** TEXT follows **
The events, according to each dataset, are mapped in Fig. 3 and compared with time series of observations at selected gauges in Fig. 2. CEH-GEAR1hr contained, on average, higher rainfall totals than the reanalysis products and JRA-55 represented only approximately half as much precipitation as other reanalysis products. ERA-5 significantly overestimated the gauged precipitation for the 2005 event in the Tyne basin, but, other than this, reanalysis products underestimated rainfall totals. The 1995 event in the Lune basin was the most under-represented across the reanalysis products. CEH-GEAR1hr was consistently very close to the gauge observations as they will have been used as part of its creation.

Figure 2Comparison of daily rainfall totals from each dataset with observed values at selected gauges. The observations were obtained from MIDAS Open (Met Office, 2019). The MIDAS station ID of each gauge is shown in the title of each panel. The series were converted from hourly to daily to improve clarity. CEH-GEAR1hr becomes obscured in places due to it precisely following the observed series.
** End of TEXT **
> _WORK ITEM A_
In the rainfall text, which reanalysis product showed only about half as much precipitation as the other reanalysis products?
The text and the records have nothing to do with each other.
** DATA EXTRACT follows **
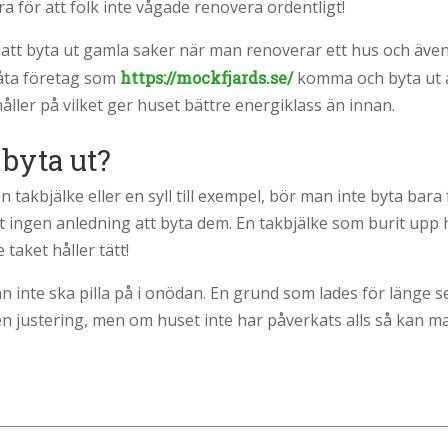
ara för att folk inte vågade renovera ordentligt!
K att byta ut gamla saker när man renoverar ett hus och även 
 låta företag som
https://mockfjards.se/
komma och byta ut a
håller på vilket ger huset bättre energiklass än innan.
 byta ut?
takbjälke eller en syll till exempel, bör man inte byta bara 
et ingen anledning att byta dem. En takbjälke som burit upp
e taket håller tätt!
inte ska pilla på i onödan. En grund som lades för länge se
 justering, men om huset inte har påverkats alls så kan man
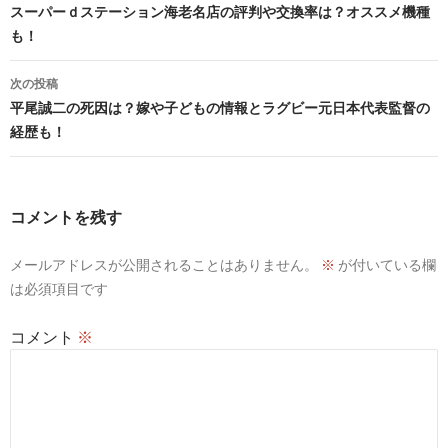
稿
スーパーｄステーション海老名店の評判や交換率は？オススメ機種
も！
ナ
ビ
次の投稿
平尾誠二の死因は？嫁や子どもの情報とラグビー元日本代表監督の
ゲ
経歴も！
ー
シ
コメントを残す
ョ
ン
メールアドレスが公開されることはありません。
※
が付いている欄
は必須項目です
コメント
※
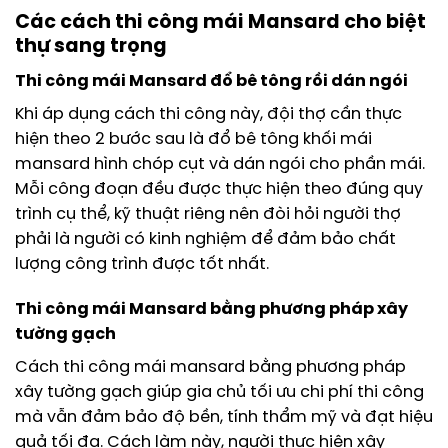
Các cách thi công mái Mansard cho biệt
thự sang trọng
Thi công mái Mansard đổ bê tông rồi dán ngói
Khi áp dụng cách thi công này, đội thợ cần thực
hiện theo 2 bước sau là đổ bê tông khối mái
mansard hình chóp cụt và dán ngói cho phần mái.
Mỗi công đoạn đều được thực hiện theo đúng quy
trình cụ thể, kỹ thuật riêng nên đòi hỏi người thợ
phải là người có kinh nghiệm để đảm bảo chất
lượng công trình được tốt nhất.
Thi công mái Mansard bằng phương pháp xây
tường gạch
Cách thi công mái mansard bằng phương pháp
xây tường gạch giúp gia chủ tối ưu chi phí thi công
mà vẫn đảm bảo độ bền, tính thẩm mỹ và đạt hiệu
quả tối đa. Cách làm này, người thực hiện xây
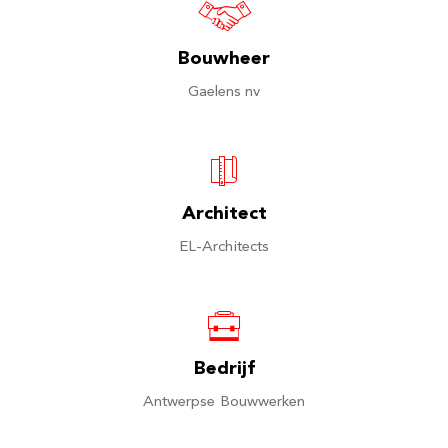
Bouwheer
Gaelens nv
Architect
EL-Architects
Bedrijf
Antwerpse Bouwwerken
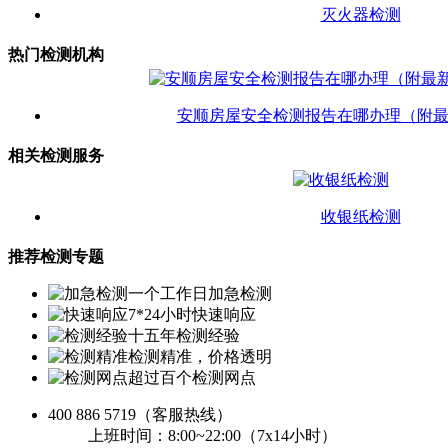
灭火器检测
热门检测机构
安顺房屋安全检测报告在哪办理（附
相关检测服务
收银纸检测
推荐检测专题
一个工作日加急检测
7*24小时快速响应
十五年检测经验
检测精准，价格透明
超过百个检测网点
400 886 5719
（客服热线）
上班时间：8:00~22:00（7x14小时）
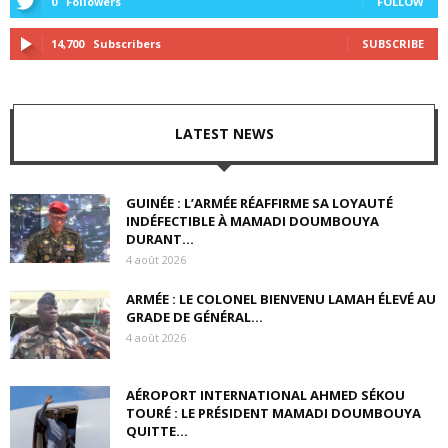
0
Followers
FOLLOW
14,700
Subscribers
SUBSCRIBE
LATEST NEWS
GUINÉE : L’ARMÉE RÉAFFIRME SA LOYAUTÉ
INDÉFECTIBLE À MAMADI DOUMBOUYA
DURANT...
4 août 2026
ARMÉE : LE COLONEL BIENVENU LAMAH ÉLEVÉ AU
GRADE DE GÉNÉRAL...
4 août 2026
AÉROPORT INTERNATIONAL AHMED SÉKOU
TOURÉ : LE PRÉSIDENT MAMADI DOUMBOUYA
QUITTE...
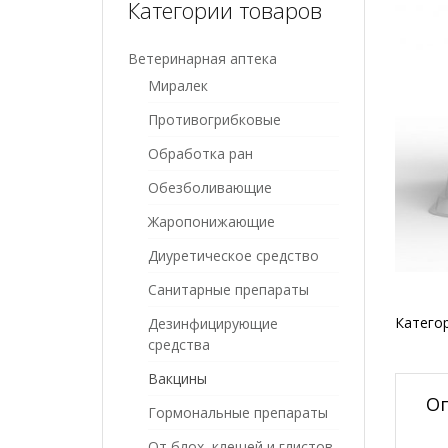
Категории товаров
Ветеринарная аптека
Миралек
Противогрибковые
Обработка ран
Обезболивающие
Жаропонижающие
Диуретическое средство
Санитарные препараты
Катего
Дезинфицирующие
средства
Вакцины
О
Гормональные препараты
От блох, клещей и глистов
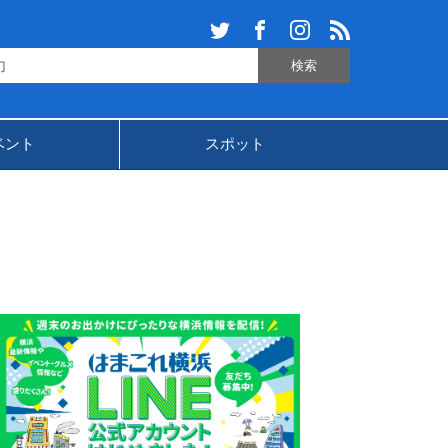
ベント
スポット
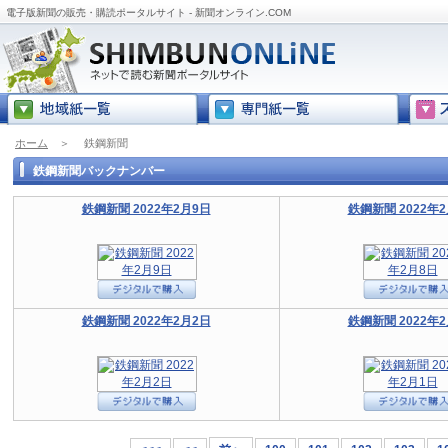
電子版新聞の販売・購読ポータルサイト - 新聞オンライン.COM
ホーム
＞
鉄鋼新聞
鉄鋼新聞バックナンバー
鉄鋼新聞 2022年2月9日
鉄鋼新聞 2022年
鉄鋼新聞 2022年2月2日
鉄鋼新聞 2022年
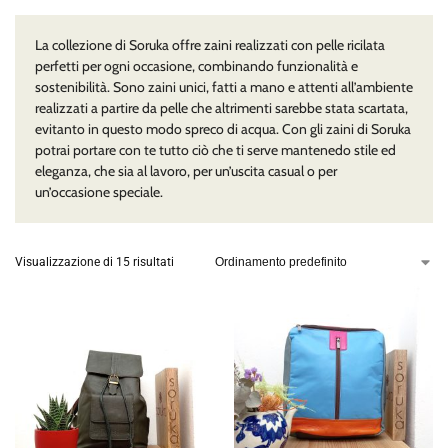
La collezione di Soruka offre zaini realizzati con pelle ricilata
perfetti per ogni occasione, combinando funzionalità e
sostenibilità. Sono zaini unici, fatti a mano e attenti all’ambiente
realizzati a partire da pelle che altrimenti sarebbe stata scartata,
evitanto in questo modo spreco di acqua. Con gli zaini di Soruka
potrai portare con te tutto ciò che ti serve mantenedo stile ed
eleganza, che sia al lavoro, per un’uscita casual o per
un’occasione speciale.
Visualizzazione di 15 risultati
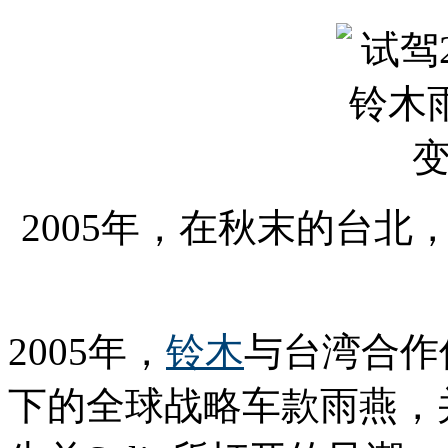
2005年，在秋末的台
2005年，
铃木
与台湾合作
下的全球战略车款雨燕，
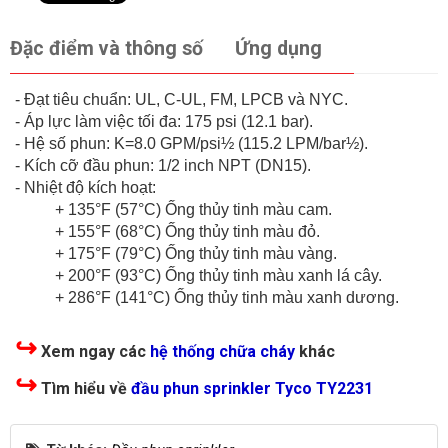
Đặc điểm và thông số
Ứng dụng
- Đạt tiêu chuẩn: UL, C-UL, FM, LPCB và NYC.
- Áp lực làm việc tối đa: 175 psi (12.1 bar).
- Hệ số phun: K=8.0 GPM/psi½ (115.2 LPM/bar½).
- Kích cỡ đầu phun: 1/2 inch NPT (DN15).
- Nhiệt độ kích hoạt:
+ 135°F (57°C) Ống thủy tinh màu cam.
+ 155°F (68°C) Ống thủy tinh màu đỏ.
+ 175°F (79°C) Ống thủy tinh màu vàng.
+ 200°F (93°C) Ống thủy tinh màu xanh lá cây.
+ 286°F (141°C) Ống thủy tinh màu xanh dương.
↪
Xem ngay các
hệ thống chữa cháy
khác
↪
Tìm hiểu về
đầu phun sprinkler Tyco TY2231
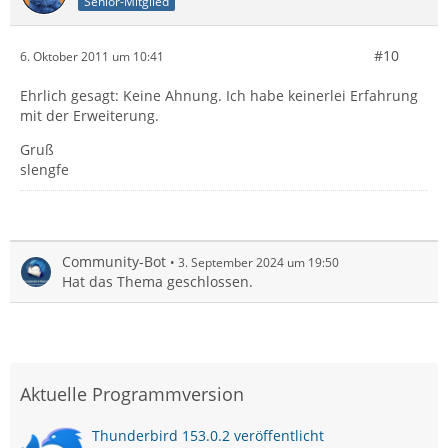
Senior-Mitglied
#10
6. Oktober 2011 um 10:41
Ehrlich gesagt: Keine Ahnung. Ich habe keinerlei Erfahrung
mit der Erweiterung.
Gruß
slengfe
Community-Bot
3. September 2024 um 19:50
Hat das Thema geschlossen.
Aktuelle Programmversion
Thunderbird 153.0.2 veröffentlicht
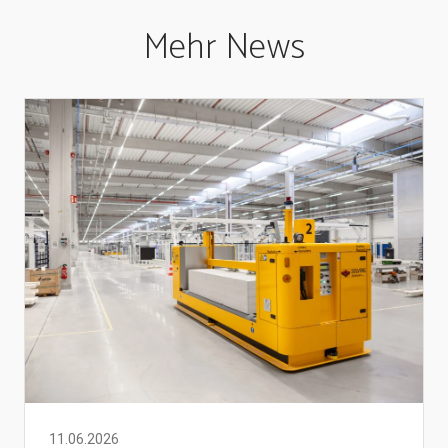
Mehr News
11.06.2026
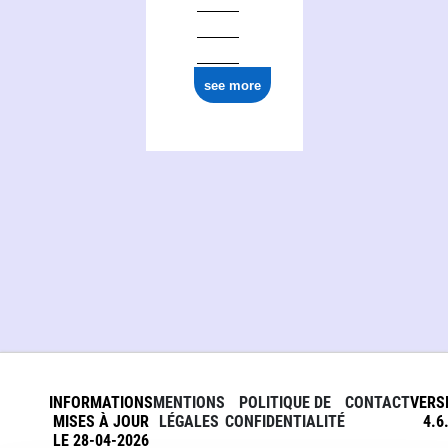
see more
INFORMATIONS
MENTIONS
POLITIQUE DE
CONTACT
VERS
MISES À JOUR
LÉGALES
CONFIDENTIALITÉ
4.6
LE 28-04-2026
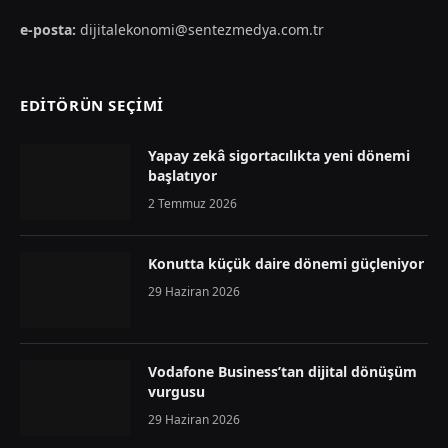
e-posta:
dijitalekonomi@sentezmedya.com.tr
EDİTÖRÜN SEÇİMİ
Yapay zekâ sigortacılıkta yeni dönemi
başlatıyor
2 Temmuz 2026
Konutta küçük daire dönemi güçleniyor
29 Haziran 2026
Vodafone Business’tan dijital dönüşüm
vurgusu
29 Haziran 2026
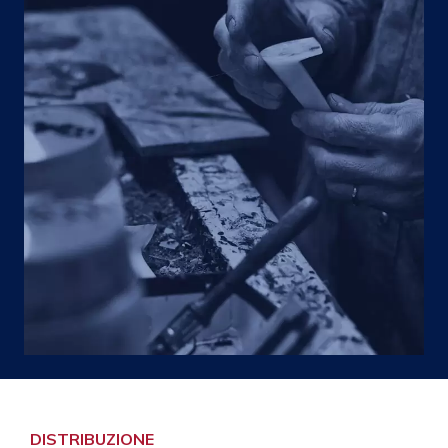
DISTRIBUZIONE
** End of DATA EXTRACT **
> _WORK ITEM B_
Starting at the beginning of the records and going on through the line with "上班时间：8:00~22:00（7x14小时）", change "Bouwheer" to "Opdrachtgever" and keep everything else the same. Return only those lines, leaving the pictures out.

> _EXERCISE SOLUTION A_
JRA-55

> _EXERCISE SOLUTION B_
ara för att folk inte vågade renovera ordentligt!
K att byta ut gamla saker när man renoverar ett hus och även 
 låta företag som
https://mockfjards.se/
komma och byta ut a
håller på vilket ger huset bättre energiklass än innan.
 byta ut?
takbjälke eller en syll till exempel, bör man inte byta bara 
et ingen anledning att byta dem. En takbjälke som burit upp
e taket håller tätt!
inte ska pilla på i onödan. En grund som lades för länge se
 justering, men om huset inte har påverkats alls så kan man
稿
スーパーｄステーション海老名店の評判や交換率は？オススメ機種
も！
ナ
ビ
次の投稿
平尾誠二の死因は？嫁や子どもの情報とラグビー元日本代表監督の
ゲ
経歴も！
ー
シ
コメントを残す
ョ
ン
メールアドレスが公開されることはありません。
※
が付いている欄
は必須項目です
コメント
※
Các cách thi công mái Mansard cho biệt
thự sang trọng
Thi công mái Mansard đổ bê tông rồi dán ngói
Khi áp dụng cách thi công này, đội thợ cần thực
hiện theo 2 bước sau là đổ bê tông khối mái
mansard hình chóp cụt và dán ngói cho phần mái.
Mỗi công đoạn đều được thực hiện theo đúng quy
trình cụ thể, kỹ thuật riêng nên đòi hỏi người thợ
phải là người có kinh nghiệm để đảm bảo chất
lượng công trình được tốt nhất.
Thi công mái Mansard bằng phương pháp xây
tường gạch
Cách thi công mái mansard bằng phương pháp
xây tường gạch giúp gia chủ tối ưu chi phí thi công
mà vẫn đảm bảo độ bền, tính thẩm mỹ và đạt hiệu
quả tối đa. Cách làm này, người thực hiện xây
Opdrachtgever
Gaelens nv
Architect
EL-Architects
Bedrijf
Antwerpse Bouwwerken
灭火器检测
热门检测机构
安顺房屋安全检测报告在哪办理（附
相关检测服务
收银纸检测
推荐检测专题
一个工作日加急检测
7*24小时快速响应
十五年检测经验
检测精准，价格透明
超过百个检测网点
400 886 5719
（客服热线）
上班时间：8:00~22:00（7x14小时）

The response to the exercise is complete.